Aaron Packman PhD: As an environmental engineer, Aaron Packman spoke about pathogen spread in municipal water systems, interaction of pathogen biofilms, biofilm sloughing, and biofilm detachment. He stated that we currently do not understand what impact selective pressures are having on the development of microbial diversity. He would like to do transport modeling to create bacterial network structures of connectivity within the hospital to determine what controls the community that persists over time.

Mark Hernandez PhD: As an environmental microbiologist, Mark Hernandez studies microbial particle transport in liquids (i.e. air and water). He would like to sample aerosols in different environments of the hospital, and proposed an extensive analysis within the CCD to compliment and augment results from the core HMP work.

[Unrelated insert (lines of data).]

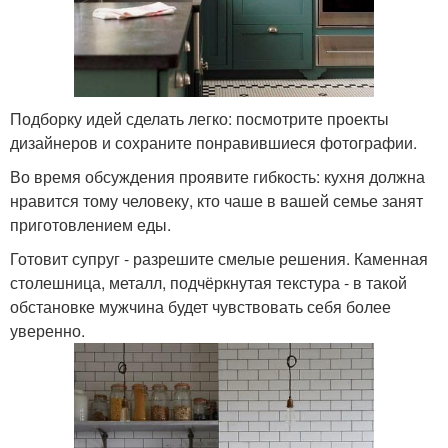
Подборку идей сделать легко: посмотрите проекты
дизайнеров и сохраните понравившиеся фотографии.
Во время обсуждения проявите гибкость: кухня должна
нравится тому человеку, кто чаше в вашей семье занят
приготовлением еды.
Готовит супруг - разрешите смелые решения. Каменная
столешница, металл, подчёркнутая текстура - в такой
обстановке мужчина будет чувствовать себя более
уверенно.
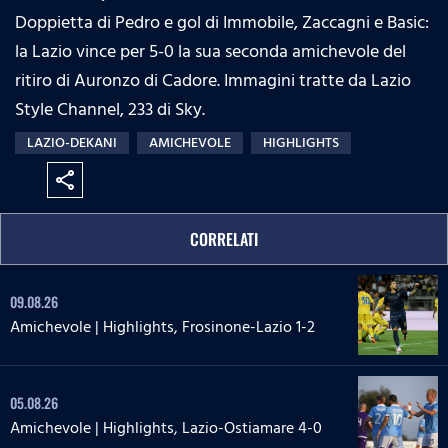
Doppietta di Pedro e gol di Immobile, Zaccagni e Basic:
la Lazio vince per 5-0 la sua seconda amichevole del
ritiro di Auronzo di Cadore. Immagini tratte da Lazio
Style Channel, 233 di Sky.
LAZIO-DEKANI
AMICHEVOLE
HIGHLIGHTS
share
CORRELATI
09.08.26
Amichevole | Highlights, Frosinone-Lazio 1-2
05.08.26
Amichevole | Highlights, Lazio-Ostiamare 4-0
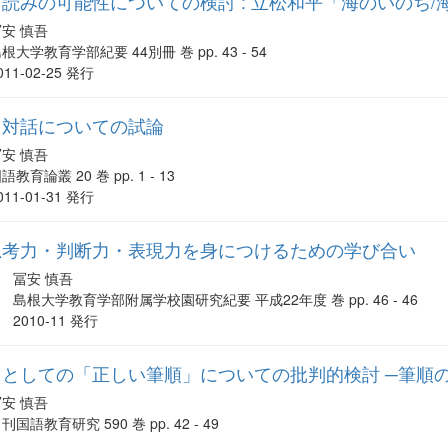
読みの可能性についての検討 : 立松和平「海のいのち/
冨安 慎吾
根大学教育学部紀要 44別冊 巻 pp. 43 - 54
011-02-25 発行
る対話についての試論
冨安 慎吾
語教育論叢 20 巻 pp. 1 - 13
011-01-31 発行
思考力・判断力・表現力を身につけるための学び合い
冨安 慎吾
島根大学教育学部附属学校園研究紀要 平成22年度 巻 pp. 46 - 46
2010-11 発行
としての「正しい筆順」についての批判的検討 ─筆順
冨安 慎吾
刊国語教育研究 590 巻 pp. 42 - 49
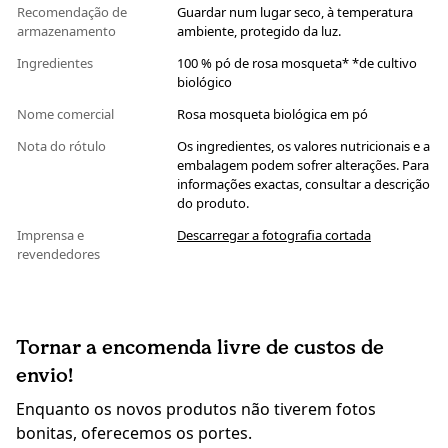
Recomendação de
Guardar num lugar seco, à temperatura
armazenamento
ambiente, protegido da luz.
Ingredientes
100 % pó de rosa mosqueta* *de cultivo
biológico
Nome comercial
Rosa mosqueta biológica em pó
Nota do rótulo
Os ingredientes, os valores nutricionais e a
embalagem podem sofrer alterações. Para
informações exactas, consultar a descrição
do produto.
Imprensa e
Descarregar a fotografia cortada
revendedores
Tornar a encomenda livre de custos de
envio!
Enquanto os novos produtos não tiverem fotos
bonitas, oferecemos os portes.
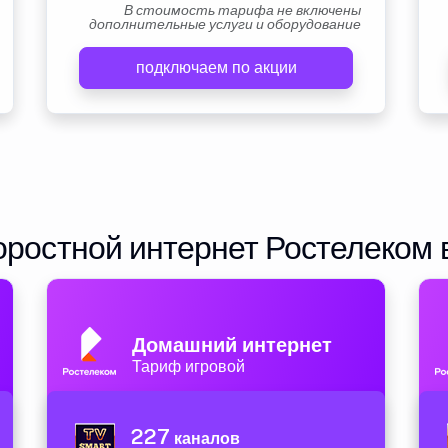
В стоимость тарифа не включены
дополнительные услуги и оборудование
подключаем по акции
ростной интернет Ростелеком 
Домашний интернет
Тариф игровой
227
каналов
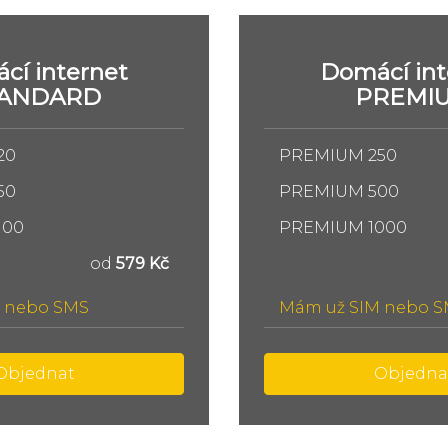
cí internet
Domácí int
TANDARD
PREMI
20
PREMIUM 250
50
PREMIUM 500
100
PREMIUM 1000
od
579 Kč
 nebo SMS
Mám už SIM nebo 
Objednat
Objedna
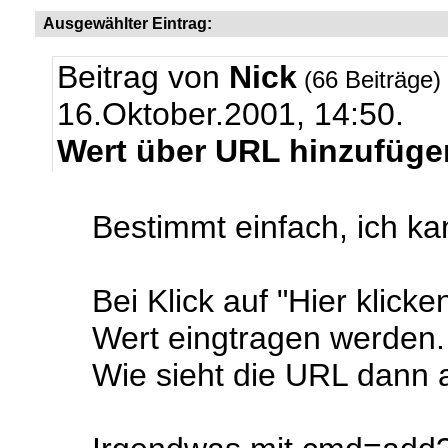
Ausgewählter Eintrag:
Beitrag von
Nick
(66 Beiträge)
16.Oktober.2001, 14:50.
Wert über URL hinzufüg
Bestimmt einfach, ich ka
Bei Klick auf "Hier klicke
Wert eingtragen werden.
Wie sieht die URL dann 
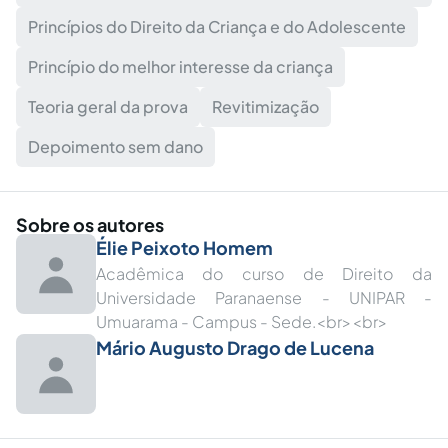
Princípios do Direito da Criança e do Adolescente
Princípio do melhor interesse da criança
Teoria geral da prova
Revitimização
Depoimento sem dano
Sobre os autores
Élie Peixoto Homem
Acadêmica do curso de Direito da
Universidade Paranaense - UNIPAR -
Umuarama - Campus - Sede.<br><br>
Mário Augusto Drago de Lucena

Brent Stephens PhD: Presented an overview of the building science measurements that will complement the biological sampling in the hospital for this study. These measurements include active sensing and logging of patient room temperature, relative humidity, and light intensity; patient room pressurization with respect to the adjacent hallway; percentage of outdoor air delivered to each floor; and human occupancy and air exchange rates in each patient room. Additional passive measurements include aerosol sampling of patient room air for microbial analysis using particle filter media covering the return HVAC grilles in each room affixed with strip magnets. The use of high-precision CO2 monitors in the central HVAC supply, return, and outdoor air streams provide an estimate of the fraction of outdoor air delivered to each floor and individual flow measurements in patient rooms provide an estimate of outdoor air ventilation rates in each room. The same CO2 monitors are used in the patient rooms alongside IR beam break sensors across the doorways to measure patient room occupancy. Active data collection occurs at 5–10 minute intervals throughout the duration of the study. Obtaining these measurements necessitates working closely with building supervisors, physical plant staff, and regulatory bodies in order to install monitoring devices in the patient rooms and the mechanical floors housing the hospital’s HVAC systems.

Wrap-Up and summary

A number of key projects were identified as described above that could help to augment or support the existing HMP measurements, including viral diversity measurements, increased antibiotic resistance array screening, particle transport measurements, and personnel tagging for demographic movement analysis. However, the existing strategy for the core HMP remained unchallenged, with all participants agreeing that despite certain inherent biases, the resulting data would be highly appropriate for testing the specific hypothesis outlined in the study. All participants were invited for dinner at the end of the meeting, which resulted in lively discussion regarding the potential impact of the study and the importance of continuing this research beyond the existing 2-year study. It was agreed that sources of funding should be identified that could help support and augment the existing research effort. One key research project that was identified revolved around high spatial and temporal resolution observation of microbial and human occupant dynamics. It was agreed that this would enable more specific identification of the routes of transmission between building occupants and building infrastructure. Aaron Packman agreed to help lead this initiative, and with Jack Gilbert and Rachael Jones, has submitted an application to the Chicago Biomedical Consortium. Emily Landon agreed to help address the IRB language and enable access to existing observational data of healthcare worker activity patterns for this effort.

Disclaimer

The opinions and assertions contained herein are the private views of the authors and are not to be construed as official or as reflecting true views of the Department of Army or the Department of Defense.